Task goal
In how many lines of the records does the string "missing" appear? State only the number.

Data
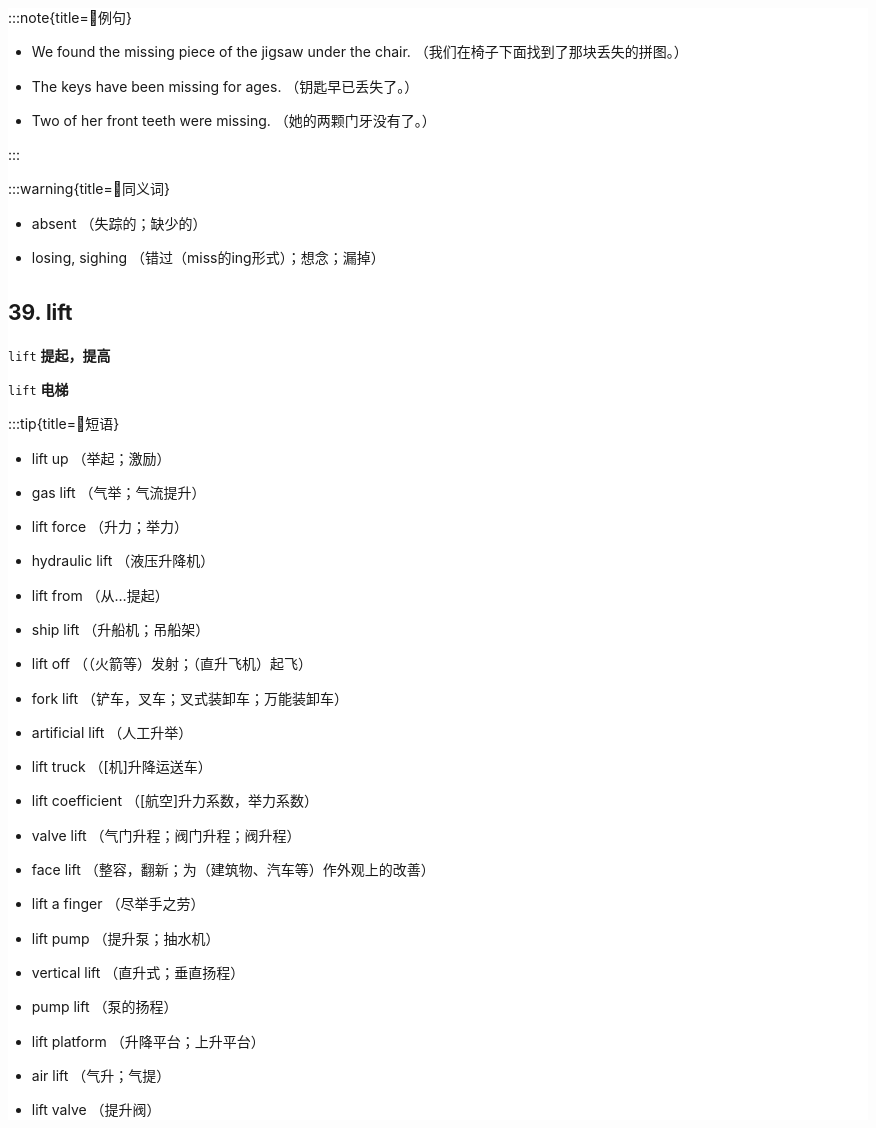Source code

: :::note{title=🎤例句}

- We found the missing piece of the jigsaw under the chair. （我们在椅子下面找到了那块丢失的拼图。）

- The keys have been missing for ages. （钥匙早已丢失了。）

- Two of her front teeth were missing. （她的两颗门牙没有了。）

:::

:::warning{title=🤔同义词}

- absent （失踪的；缺少的）

- losing, sighing （错过（miss的ing形式）；想念；漏掉）


## 39. lift

`lift`  **提起，提高**

`lift`  **电梯**

:::tip{title=🤩短语}

- lift up （举起；激励）

- gas lift （气举；气流提升）

- lift force （升力；举力）

- hydraulic lift （液压升降机）

- lift from （从…提起）

- ship lift （升船机；吊船架）

- lift off （（火箭等）发射；（直升飞机）起飞）

- fork lift （铲车，叉车；叉式装卸车；万能装卸车）

- artificial lift （人工升举）

- lift truck （[机]升降运送车）

- lift coefficient （[航空]升力系数，举力系数）

- valve lift （气门升程；阀门升程；阀升程）

- face lift （整容，翻新；为（建筑物、汽车等）作外观上的改善）

- lift a finger （尽举手之劳）

- lift pump （提升泵；抽水机）

- vertical lift （直升式；垂直扬程）

- pump lift （泵的扬程）

- lift platform （升降平台；上升平台）

- air lift （气升；气提）

- lift valve （提升阀）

Task solution
3